SAYISI : 2019/58 Esas, 2020/68 Karar

Taraflar arasında kamulaştırmasız el atılan taşınmaz bedelinin tahsili istemine ilişkin ilk davada saklı tutulan bölümlerin tahsili istemine ilişkin davada yapılan yargılama sonunda, İlk Derece Mahkemesince davanın kabulüne karar verilmiştir.

Kararın taraf vekillerince istinaf edilmesi üzerine, Bölge Adliye Mahkemesince başvurunun davalı idare yönünden reddine, davacılar yönünden kısmen kabulü ile İlk Derece Mahkemesi hükmü kaldırılarak düzeltilerek yeniden esas hakkında hüküm kurulmak suretiyle davanın kabulüne karar verilmiştir.

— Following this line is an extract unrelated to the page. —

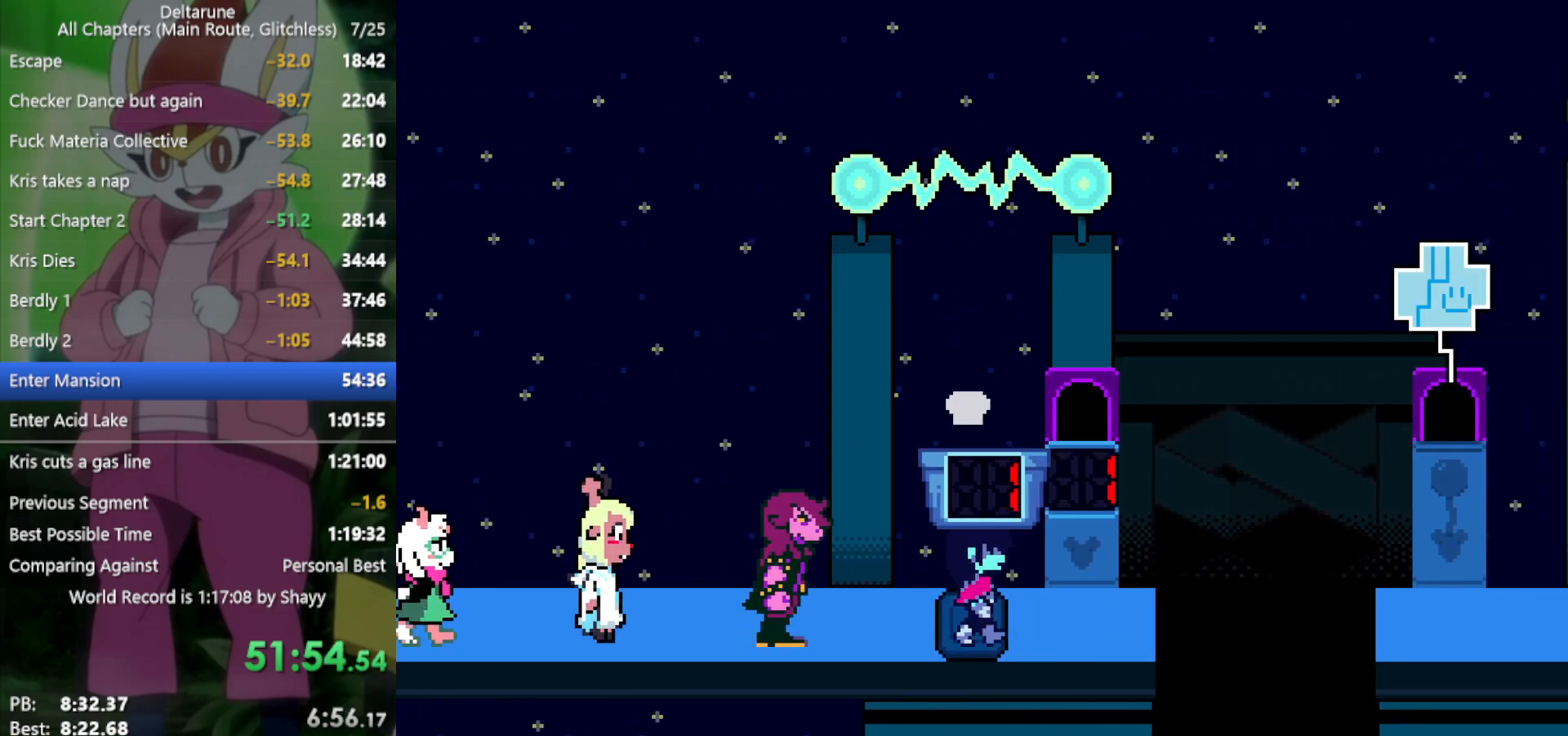
{"keys": ["right", "x"], "events": [[266, "right", "up"], [266, "up", "down"], [366, "z", "down"], [416, "up", "up"], [450, "z", "up"], [500, "right", "down"]]}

Bölge Adliye Mahkemesi kararı davalı idare vekili tarafından temyiz edilmekle; kesinlik, süre, temyiz şartı ve diğer usul eksiklikleri yönünden yapılan ön inceleme sonucunda, temyiz dilekçesinin kabulüne karar verildikten ve Tetkik Hâkimi tarafından hazırlanan rapor dinlendikten sonra dosyadaki belgeler incelenip gereği düşünüldü:

I. DAVA

Davacılar vekili dava dilekçesinde özetle; Balıkesir ili, Ayvalık ilçesi, ... Mahallesi 4864 parsel sayılı taşınmaza davalı idare tarafından kamulaştırmasız el atıldığını, dava konusu yer için el atma tazminatı bedeli belirlendiğini; ancak taleple bağlı kalınarak fazlaya dair hakları saklı tutulmak kaydı ile 1.000.000,00 TL tazminata hükmedildiğini, bu kararın Yargıtay 5. Hukuk Dairesinin 2017/7840 Esas, 2017/15124 Karar sayılı onama kararı ile kesinleştiğini, bu nedenle ek tazminat bedeli olan 410.300,00 TL tazminatın ilk dava tarihi olan 19.03.2014 tarihinden itibaren işleyecek yasal faizi ile birlikte davalı idareden tahsiline karar verilmesini talep ve dava etmiştir.

II. CEVAP

Davalı idare vekili cevap dilekçesinde özetle; davacıların davasına dayanak yaptığı Ayvalık 1. Asliye Hukuk Mahkemesinin 2014/149 Esas, 2015/66 Karar sayılı dosyasında, davacıların 15.07.2015 tarihli temyiz talebinin reddedildiğinden dava değerinin 1.000,000,00 TL üzerinden kesinleştiğini, davacıların 1.410,000,00 TL üzerinde hüküm kurulması yönündeki temyiz itirazlarının da reddedildiğinden davacının davasını reddini istediklerini, Ayvalık 1. Asliye Hukuk Mahkemesinin 2014/149 Esas, 2015/66 Karar sayılı dosyasında düzenlenen 12.12.2014 tarihli bilirkişi raporunun müvekkil idare tarafından kabul edilmediğini, ilgili dosyada gerekçeli olarak 16.01.2015 tarihli bilirkişi raporuna karşılık itiraz dilekçesi sunulduğunu, davacıların ise halen tapuda adlarına kayıtlı olan ve el atılmamış 2.250 m²lik kısmının dava tarihinden günümüze kadar otopark olarak kullandığını ve herhangi bir hak kaybına uğramadıklarını, taşınmazın kayıtlı bulunduğu vergi dairesine müzekkere yazıldından davacıların dava konusu taşınmazın el atılmayan 2.250 m²lik kısmını otopark olarak kullandıklarının tespit edileceğini, Ayvalık 1. Asliye Hukuk Mahkemesinin 2014/149 Esas, 2015/66 Karar sayılı dosyasının dava konusu taşınmazla ilgili davacıların Ayvalık Vergi Dairesindeki otopark işletmesi ile ilgili kayıtlarının, bilirkişi incelemesinin, delil olacağını, iş bu davanın reddine karar verilmesini, yargılama giderleri ile vekâlet ücretinin davacılara yükletilmesini talep etmiştir.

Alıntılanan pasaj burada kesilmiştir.